En famille et en autarcie
Les Ern ne sous-traitent rien et le revendiquent haut et fort. Mis à part les mécanismes de leurs carabines de type Mauser 98, ils usinent toutes les pièces de leurs armes. « Nos productions ne sortent de notre atelier que pour passer
au banc d’épreuve de Cologne » , dit Max un brin amusé. Sûr de son effet, il attend la question qui ne manque pas de suivre : Et les gravures ? « Toutes dessinées et réalisées
par Evelyn ! » Une affaire de famille, on vous dit ! Et les si belles trempes jaspées ? « Faites à la maison ! » A ce stade, l’interlocuteur commence à désespérer de trouver la
faille : le bronzage à la couche ? « Maison aussi, réplique Max, je suis d’ailleurs très content de notre formule. » Il peut l’être, le résultat est parfait. Passons aux canons. Les lisses viennent d’Italie, de chez Lamec. Pour les canons rayés, les Ern se fournissent en Allemagne, chez Heym, une autre garantie de qualité. L’achat des canons déjà rayés est toutefois limité aux seules fabrications pour lesquelles ce choix n’est pas susceptible d’engendrer le moindre inconvénient à l’usage aux yeux de notre armurier. Car il n’hésite pas à rayer les canons lui-même si le pas exact qu’il recherche n’est pas disponible pour certains calibres qu’il juge « problématiques » ou pour des choix de balles très spécifiques. Il précise immédiatement que tout canon risquant d’être un tant soit peu déformé par des travaux de soudure n’est rayé qu’aux derniers stades de la fabrication, garnissage et montage terminés, quand toute menace de contrainte est écartée. Ern raye ainsi tous ses canons de carabines express. Oui, vous avez bien lu : tous les faisceaux de canons terminés en blanc ! Ce traitement privilégié, l’armurier l’a rendu possible en faisant l’acquisition de l’outillage et des machines de l’ancienne manufacture Schilling de Suhl. La découverte de l’imposant et superbe banc à rayer, plus que centenaire mais remplissant toujours parfaitement sa tâche, est un moment marquant de la visite de l’usine. D’aucuns jugeront extrémiste cette volonté d’assumer en interne tous les métiers de l’armurerie, de par les coûts, les complications et les heures de travail supplémentaires qu’implique un tel choix. Max Ern reste froid devant ces arguments, il n’envisage tout simplement pas de travailler autrement. « Je n’ai jamais produit plus de cinq armes par
an » , répond-il non sans une pointe de fierté, le débat est clos. Résultat, les délais de livraison peuvent atteindre trois ans et aucun client ne s’en formalise ! Car nous parlons d’une des plus belles carabines à un coup du marché. A la seule vue d’une Kipplaufbüchse de chez Ern, un coeur épris d’armes fines chavire, est prêt à déployer des trésors de patience. La pureté des lignes est magnifiquement servie par les gravures anglaises d’une finesse extrême, la signature d’Evelyn. Des incrustations en or peuvent venir s’y poser, ou quelques papillons, quelques fleurs, toujours d’une infinie légèreté.

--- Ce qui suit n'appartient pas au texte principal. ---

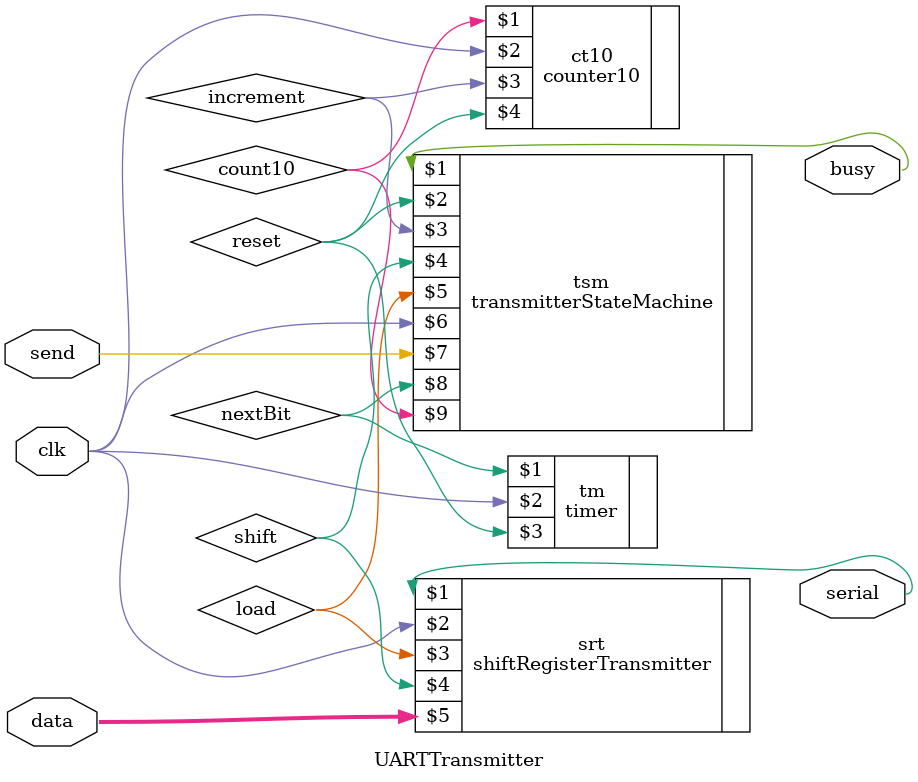
<source format=v>
`timescale 1ns / 1ps


module UARTTransmitter(
    output serial, busy,
    input clk, send,
    input [7:0] data
);

wire reset, increment, shift, load, nextBit, count10;

timer tm(nextBit, clk, reset);

counter10 ct10(count10, clk, increment, reset);

transmitterStateMachine tsm(busy, reset, increment, shift, load, clk, send, nextBit, count10);

shiftRegisterTransmitter srt(serial, clk, load, shift, data);

endmodule

</source>
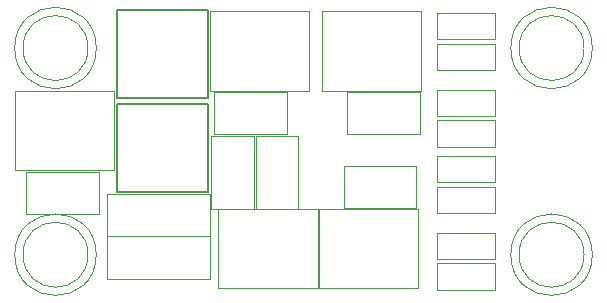
<source format=gbr>
%TF.GenerationSoftware,KiCad,Pcbnew,(5.1.7)-1*%
%TF.CreationDate,2020-11-24T01:41:10-06:00*%
%TF.ProjectId,3DP_HotEnd_Breakout,3344505f-486f-4744-956e-645f42726561,rev?*%
%TF.SameCoordinates,Original*%
%TF.FileFunction,Other,User*%
%FSLAX46Y46*%
G04 Gerber Fmt 4.6, Leading zero omitted, Abs format (unit mm)*
G04 Created by KiCad (PCBNEW (5.1.7)-1) date 2020-11-24 01:41:10*
%MOMM*%
%LPD*%
G01*
G04 APERTURE LIST*
%ADD10C,0.050000*%
%ADD11C,0.150000*%
G04 APERTURE END LIST*
D10*
X-18250000Y8750000D02*
G75*
G03*
X-18250000Y8750000I-2750000J0D01*
G01*
X-18250000Y-8750000D02*
G75*
G03*
X-18250000Y-8750000I-2750000J0D01*
G01*
X23750000Y-8750000D02*
G75*
G03*
X23750000Y-8750000I-2750000J0D01*
G01*
X23750000Y8750000D02*
G75*
G03*
X23750000Y8750000I-2750000J0D01*
G01*
%TO.C,R4*%
X16175000Y2620000D02*
X16175000Y380000D01*
X16175000Y380000D02*
X11275000Y380000D01*
X11275000Y380000D02*
X11275000Y2620000D01*
X11275000Y2620000D02*
X16175000Y2620000D01*
%TO.C,R3*%
X16200000Y-380000D02*
X16200000Y-2620000D01*
X16200000Y-2620000D02*
X11300000Y-2620000D01*
X11300000Y-2620000D02*
X11300000Y-380000D01*
X11300000Y-380000D02*
X16200000Y-380000D01*
%TO.C,R2*%
X16200000Y-6880000D02*
X16200000Y-9120000D01*
X16200000Y-9120000D02*
X11300000Y-9120000D01*
X11300000Y-9120000D02*
X11300000Y-6880000D01*
X11300000Y-6880000D02*
X16200000Y-6880000D01*
%TO.C,R1*%
X11300000Y6880000D02*
X11300000Y9120000D01*
X11300000Y9120000D02*
X16200000Y9120000D01*
X16200000Y9120000D02*
X16200000Y6880000D01*
X16200000Y6880000D02*
X11300000Y6880000D01*
%TO.C,D4*%
X16200000Y2980000D02*
X11300000Y2980000D01*
X16200000Y5220000D02*
X16200000Y2980000D01*
X11300000Y5220000D02*
X16200000Y5220000D01*
X11300000Y2980000D02*
X11300000Y5220000D01*
%TO.C,D3*%
X16200000Y-5220000D02*
X11300000Y-5220000D01*
X16200000Y-2980000D02*
X16200000Y-5220000D01*
X11300000Y-2980000D02*
X16200000Y-2980000D01*
X11300000Y-5220000D02*
X11300000Y-2980000D01*
%TO.C,D2*%
X16200000Y-11720000D02*
X11300000Y-11720000D01*
X16200000Y-9480000D02*
X16200000Y-11720000D01*
X11300000Y-9480000D02*
X16200000Y-9480000D01*
X11300000Y-11720000D02*
X11300000Y-9480000D01*
%TO.C,D1*%
X11300000Y11720000D02*
X16200000Y11720000D01*
X11300000Y9480000D02*
X11300000Y11720000D01*
X16200000Y9480000D02*
X11300000Y9480000D01*
X16200000Y11720000D02*
X16200000Y9480000D01*
%TO.C,H4*%
X-17550000Y-8750000D02*
G75*
G03*
X-17550000Y-8750000I-3450000J0D01*
G01*
%TO.C,H3*%
X24450000Y8750000D02*
G75*
G03*
X24450000Y8750000I-3450000J0D01*
G01*
%TO.C,H2*%
X24450000Y-8750000D02*
G75*
G03*
X24450000Y-8750000I-3450000J0D01*
G01*
%TO.C,H1*%
X-17550000Y8750000D02*
G75*
G03*
X-17550000Y8750000I-3450000J0D01*
G01*
%TO.C,J2*%
X1550000Y11855000D02*
X1550000Y5105000D01*
X1550000Y5105000D02*
X9950000Y5105000D01*
X9950000Y5105000D02*
X9950000Y11855000D01*
X9950000Y11855000D02*
X1550000Y11855000D01*
%TO.C,J15*%
X-4050000Y1300000D02*
X-4050000Y-4850000D01*
X-4050000Y-4850000D02*
X-450000Y-4850000D01*
X-450000Y-4850000D02*
X-450000Y1300000D01*
X-450000Y1300000D02*
X-4050000Y1300000D01*
%TO.C,J14*%
X-7800000Y1300000D02*
X-7800000Y-4850000D01*
X-7800000Y-4850000D02*
X-4200000Y-4850000D01*
X-4200000Y-4850000D02*
X-4200000Y1300000D01*
X-4200000Y1300000D02*
X-7800000Y1300000D01*
%TO.C,J11*%
X-7950000Y11850000D02*
X-7950000Y5100000D01*
X-7950000Y5100000D02*
X450000Y5100000D01*
X450000Y5100000D02*
X450000Y11850000D01*
X450000Y11850000D02*
X-7950000Y11850000D01*
%TO.C,J4*%
X1300000Y-11600000D02*
X9700000Y-11600000D01*
X1300000Y-4850000D02*
X1300000Y-11600000D01*
X9700000Y-4850000D02*
X1300000Y-4850000D01*
X9700000Y-11600000D02*
X9700000Y-4850000D01*
%TO.C,J13*%
X-24450000Y5135000D02*
X-24450000Y-1615000D01*
X-24450000Y-1615000D02*
X-16050000Y-1615000D01*
X-16050000Y-1615000D02*
X-16050000Y5135000D01*
X-16050000Y5135000D02*
X-24450000Y5135000D01*
%TO.C,J10*%
X-7550000Y1450000D02*
X-1400000Y1450000D01*
X-1400000Y1450000D02*
X-1400000Y5050000D01*
X-1400000Y5050000D02*
X-7550000Y5050000D01*
X-7550000Y5050000D02*
X-7550000Y1450000D01*
D11*
%TO.C,J7*%
X-8100000Y-3465001D02*
X-8100000Y4034999D01*
X-15800000Y-3465001D02*
X-8100000Y-3465001D01*
X-15800000Y4034999D02*
X-15800000Y-3465001D01*
X-8100000Y4034999D02*
X-15800000Y4034999D01*
X-8100000Y4034999D02*
X-8100000Y4034999D01*
%TO.C,J6*%
X-15770000Y12005000D02*
X-15770000Y4505000D01*
X-8070000Y12005000D02*
X-15770000Y12005000D01*
X-8070000Y4505000D02*
X-8070000Y12005000D01*
X-15770000Y4505000D02*
X-8070000Y4505000D01*
X-15770000Y4505000D02*
X-15770000Y4505000D01*
D10*
%TO.C,J3*%
X1200000Y-11600000D02*
X1200000Y-4850000D01*
X1200000Y-4850000D02*
X-7200000Y-4850000D01*
X-7200000Y-4850000D02*
X-7200000Y-11600000D01*
X-7200000Y-11600000D02*
X1200000Y-11600000D01*
%TO.C,J12*%
X-23500000Y-1715000D02*
X-23500000Y-5315000D01*
X-17350000Y-1715000D02*
X-23500000Y-1715000D01*
X-17350000Y-5315000D02*
X-17350000Y-1715000D01*
X-23500000Y-5315000D02*
X-17350000Y-5315000D01*
%TO.C,J9*%
X-7950000Y-10784000D02*
X-7950000Y-7184000D01*
X-16600000Y-10784000D02*
X-7950000Y-10784000D01*
X-16600000Y-7184000D02*
X-16600000Y-10784000D01*
X-7950000Y-7184000D02*
X-16600000Y-7184000D01*
%TO.C,J5*%
X9550000Y-4800000D02*
X9550000Y-1200000D01*
X3400000Y-4800000D02*
X9550000Y-4800000D01*
X3400000Y-1200000D02*
X3400000Y-4800000D01*
X9550000Y-1200000D02*
X3400000Y-1200000D01*
%TO.C,J1*%
X3700000Y5050000D02*
X3700000Y1450000D01*
X9850000Y5050000D02*
X3700000Y5050000D01*
X9850000Y1450000D02*
X9850000Y5050000D01*
X3700000Y1450000D02*
X9850000Y1450000D01*
%TO.C,J8*%
X-7950000Y-7198400D02*
X-7950000Y-3598400D01*
X-16600000Y-7198400D02*
X-7950000Y-7198400D01*
X-16600000Y-3598400D02*
X-16600000Y-7198400D01*
X-7950000Y-3598400D02*
X-16600000Y-3598400D01*
%TD*%
M02*

</source>
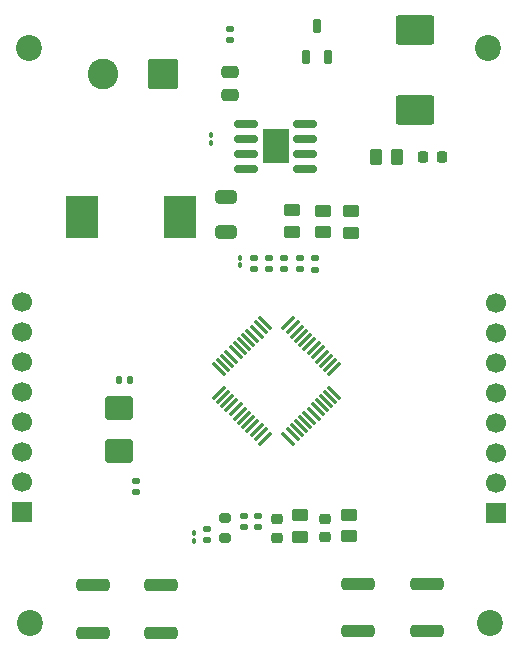
<source format=gbr>
G04 #@! TF.GenerationSoftware,KiCad,Pcbnew,9.0.5*
G04 #@! TF.CreationDate,2025-12-11T22:36:07+05:30*
G04 #@! TF.ProjectId,GPS_with_STM32,4750535f-7769-4746-985f-53544d33322e,rev?*
G04 #@! TF.SameCoordinates,Original*
G04 #@! TF.FileFunction,Soldermask,Top*
G04 #@! TF.FilePolarity,Negative*
%FSLAX46Y46*%
G04 Gerber Fmt 4.6, Leading zero omitted, Abs format (unit mm)*
G04 Created by KiCad (PCBNEW 9.0.5) date 2025-12-11 22:36:07*
%MOMM*%
%LPD*%
G01*
G04 APERTURE LIST*
G04 Aperture macros list*
%AMRoundRect*
0 Rectangle with rounded corners*
0 $1 Rounding radius*
0 $2 $3 $4 $5 $6 $7 $8 $9 X,Y pos of 4 corners*
0 Add a 4 corners polygon primitive as box body*
4,1,4,$2,$3,$4,$5,$6,$7,$8,$9,$2,$3,0*
0 Add four circle primitives for the rounded corners*
1,1,$1+$1,$2,$3*
1,1,$1+$1,$4,$5*
1,1,$1+$1,$6,$7*
1,1,$1+$1,$8,$9*
0 Add four rect primitives between the rounded corners*
20,1,$1+$1,$2,$3,$4,$5,0*
20,1,$1+$1,$4,$5,$6,$7,0*
20,1,$1+$1,$6,$7,$8,$9,0*
20,1,$1+$1,$8,$9,$2,$3,0*%
G04 Aperture macros list end*
%ADD10RoundRect,0.140000X0.170000X-0.140000X0.170000X0.140000X-0.170000X0.140000X-0.170000X-0.140000X0*%
%ADD11RoundRect,0.140000X-0.170000X0.140000X-0.170000X-0.140000X0.170000X-0.140000X0.170000X0.140000X0*%
%ADD12RoundRect,0.250000X0.450000X-0.262500X0.450000X0.262500X-0.450000X0.262500X-0.450000X-0.262500X0*%
%ADD13RoundRect,0.100000X-0.100000X0.130000X-0.100000X-0.130000X0.100000X-0.130000X0.100000X0.130000X0*%
%ADD14RoundRect,0.250000X-1.150000X-0.250000X1.150000X-0.250000X1.150000X0.250000X-1.150000X0.250000X0*%
%ADD15R,1.700000X1.700000*%
%ADD16C,1.700000*%
%ADD17RoundRect,0.250000X-0.650000X0.325000X-0.650000X-0.325000X0.650000X-0.325000X0.650000X0.325000X0*%
%ADD18RoundRect,0.250000X0.262500X0.450000X-0.262500X0.450000X-0.262500X-0.450000X0.262500X-0.450000X0*%
%ADD19RoundRect,0.150000X-0.825000X-0.150000X0.825000X-0.150000X0.825000X0.150000X-0.825000X0.150000X0*%
%ADD20R,2.290000X3.000000*%
%ADD21RoundRect,0.250000X-0.950000X0.750000X-0.950000X-0.750000X0.950000X-0.750000X0.950000X0.750000X0*%
%ADD22RoundRect,0.162500X0.162500X-0.447500X0.162500X0.447500X-0.162500X0.447500X-0.162500X-0.447500X0*%
%ADD23RoundRect,0.200000X0.275000X-0.200000X0.275000X0.200000X-0.275000X0.200000X-0.275000X-0.200000X0*%
%ADD24RoundRect,0.147500X-0.172500X0.147500X-0.172500X-0.147500X0.172500X-0.147500X0.172500X0.147500X0*%
%ADD25RoundRect,0.218750X-0.256250X0.218750X-0.256250X-0.218750X0.256250X-0.218750X0.256250X0.218750X0*%
%ADD26R,2.700000X3.600000*%
%ADD27RoundRect,0.250000X1.050000X1.050000X-1.050000X1.050000X-1.050000X-1.050000X1.050000X-1.050000X0*%
%ADD28C,2.600000*%
%ADD29RoundRect,0.135000X-0.185000X0.135000X-0.185000X-0.135000X0.185000X-0.135000X0.185000X0.135000X0*%
%ADD30RoundRect,0.075000X-0.521491X0.415425X0.415425X-0.521491X0.521491X-0.415425X-0.415425X0.521491X0*%
%ADD31RoundRect,0.075000X-0.521491X-0.415425X-0.415425X-0.521491X0.521491X0.415425X0.415425X0.521491X0*%
%ADD32RoundRect,0.250000X-0.450000X0.262500X-0.450000X-0.262500X0.450000X-0.262500X0.450000X0.262500X0*%
%ADD33RoundRect,0.100000X0.100000X-0.130000X0.100000X0.130000X-0.100000X0.130000X-0.100000X-0.130000X0*%
%ADD34RoundRect,0.250000X-0.475000X0.250000X-0.475000X-0.250000X0.475000X-0.250000X0.475000X0.250000X0*%
%ADD35RoundRect,0.218750X0.218750X0.256250X-0.218750X0.256250X-0.218750X-0.256250X0.218750X-0.256250X0*%
%ADD36C,2.200000*%
%ADD37RoundRect,0.250000X-1.400000X-1.000000X1.400000X-1.000000X1.400000X1.000000X-1.400000X1.000000X0*%
%ADD38RoundRect,0.140000X-0.140000X-0.170000X0.140000X-0.170000X0.140000X0.170000X-0.140000X0.170000X0*%
G04 APERTURE END LIST*
D10*
X78740812Y-57301217D03*
X78740812Y-56341217D03*
X77456244Y-57301217D03*
X77456244Y-56341217D03*
D11*
X66189673Y-75234968D03*
X66189673Y-76194968D03*
D12*
X84221766Y-79911938D03*
X84221766Y-78086938D03*
D13*
X71049107Y-79663757D03*
X71049107Y-80303757D03*
D14*
X62525000Y-84050000D03*
X68325000Y-84050000D03*
X62525000Y-88050000D03*
X68325000Y-88050000D03*
D15*
X96656505Y-77903590D03*
D16*
X96656505Y-75363590D03*
X96656505Y-72823590D03*
X96656505Y-70283590D03*
X96656505Y-67743590D03*
X96656505Y-65203590D03*
X96656505Y-62663590D03*
X96656505Y-60123590D03*
D17*
X73836204Y-51157017D03*
X73836204Y-54107017D03*
D10*
X80047153Y-57279444D03*
X80047153Y-56319444D03*
X76171675Y-57301217D03*
X76171675Y-56341217D03*
D18*
X88308268Y-47830082D03*
X86483268Y-47830082D03*
D19*
X75520032Y-44970104D03*
X75520032Y-46240104D03*
X75520032Y-47510104D03*
X75520032Y-48780104D03*
X80470032Y-48780104D03*
X80470032Y-47510104D03*
X80470032Y-46240104D03*
X80470032Y-44970104D03*
D20*
X77995032Y-46875104D03*
D21*
X64738380Y-69021478D03*
X64738380Y-72721478D03*
D22*
X80557146Y-39336031D03*
X82457146Y-39336031D03*
X81507146Y-36716031D03*
D23*
X73730948Y-80041542D03*
X73730948Y-78391542D03*
D24*
X74148683Y-36934789D03*
X74148683Y-37904789D03*
D25*
X82165633Y-78415935D03*
X82165633Y-79990935D03*
D26*
X61599646Y-52851031D03*
X69899646Y-52851031D03*
D27*
X68469646Y-40753531D03*
D28*
X63389646Y-40753531D03*
D29*
X81330448Y-56307282D03*
X81330448Y-57327282D03*
D12*
X84410042Y-54184503D03*
X84410042Y-52359503D03*
D30*
X77087421Y-61859175D03*
X76733867Y-62212729D03*
X76380314Y-62566282D03*
X76026760Y-62919836D03*
X75673207Y-63273389D03*
X75319654Y-63626942D03*
X74966100Y-63980496D03*
X74612547Y-64334049D03*
X74258994Y-64687602D03*
X73905440Y-65041156D03*
X73551887Y-65394709D03*
X73198333Y-65748263D03*
D31*
X73198333Y-67745839D03*
X73551887Y-68099393D03*
X73905440Y-68452946D03*
X74258994Y-68806500D03*
X74612547Y-69160053D03*
X74966100Y-69513606D03*
X75319654Y-69867160D03*
X75673207Y-70220713D03*
X76026760Y-70574266D03*
X76380314Y-70927820D03*
X76733867Y-71281373D03*
X77087421Y-71634927D03*
D30*
X79084997Y-71634927D03*
X79438551Y-71281373D03*
X79792104Y-70927820D03*
X80145658Y-70574266D03*
X80499211Y-70220713D03*
X80852764Y-69867160D03*
X81206318Y-69513606D03*
X81559871Y-69160053D03*
X81913424Y-68806500D03*
X82266978Y-68452946D03*
X82620531Y-68099393D03*
X82974085Y-67745839D03*
D31*
X82974085Y-65748263D03*
X82620531Y-65394709D03*
X82266978Y-65041156D03*
X81913424Y-64687602D03*
X81559871Y-64334049D03*
X81206318Y-63980496D03*
X80852764Y-63626942D03*
X80499211Y-63273389D03*
X80145658Y-62919836D03*
X79792104Y-62566282D03*
X79438551Y-62212729D03*
X79084997Y-61859175D03*
D32*
X79390546Y-52315907D03*
X79390546Y-54140907D03*
D11*
X76538810Y-78157876D03*
X76538810Y-79117876D03*
D33*
X74996835Y-56966991D03*
X74996835Y-56326991D03*
D11*
X72213242Y-79287006D03*
X72213242Y-80247006D03*
D34*
X74124646Y-40626031D03*
X74124646Y-42526031D03*
D35*
X92069553Y-47830082D03*
X90494553Y-47830082D03*
D12*
X82019994Y-54172604D03*
X82019994Y-52347604D03*
D14*
X84975601Y-83901187D03*
X90775601Y-83901187D03*
X84975601Y-87901187D03*
X90775601Y-87901187D03*
D12*
X80100543Y-79923679D03*
X80100543Y-78098679D03*
D11*
X75277766Y-78159795D03*
X75277766Y-79119795D03*
D36*
X57151853Y-38555947D03*
D13*
X72521258Y-45928959D03*
X72521258Y-46568959D03*
D37*
X89774646Y-37026031D03*
X89774646Y-43826031D03*
D36*
X95977359Y-38523319D03*
X57217677Y-87246116D03*
D15*
X56556455Y-77833363D03*
D16*
X56556455Y-75293363D03*
X56556455Y-72753363D03*
X56556455Y-70213363D03*
X56556455Y-67673363D03*
X56556455Y-65133363D03*
X56556455Y-62593363D03*
X56556455Y-60053363D03*
D36*
X96128598Y-87254970D03*
D38*
X64732112Y-66681125D03*
X65692112Y-66681125D03*
D25*
X78095243Y-78433294D03*
X78095243Y-80008294D03*
M02*

</source>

D’autres grands crus de bord de Rhin
La gamme compte également des carabines à répétition à système Mauser. Bien que moindre que celui des armes que nous venons d’évoquer, leur temps de réalisation reste à l’échelle de la fabrication de luxe. Les mécanismes sont achetés chez l’allemand FZH et terminés dans les ateliers Ern, où toute une série de raffinements peut être ajoutée, par exemple une version take- down, au démontage du canon particulièrement aisé, ou un oeilleton se rabattant discrètement sur la noix de culasse, position qui ne surcharge pas la noix de percuteur tout en assurant une distance constante avec l’oeil. Le romantisme, les bons vins, une famille d’artisans qui porte haut les couleurs de l’armurerie fine. Les bords du Rhin ne manquent décidément pas d’attraits.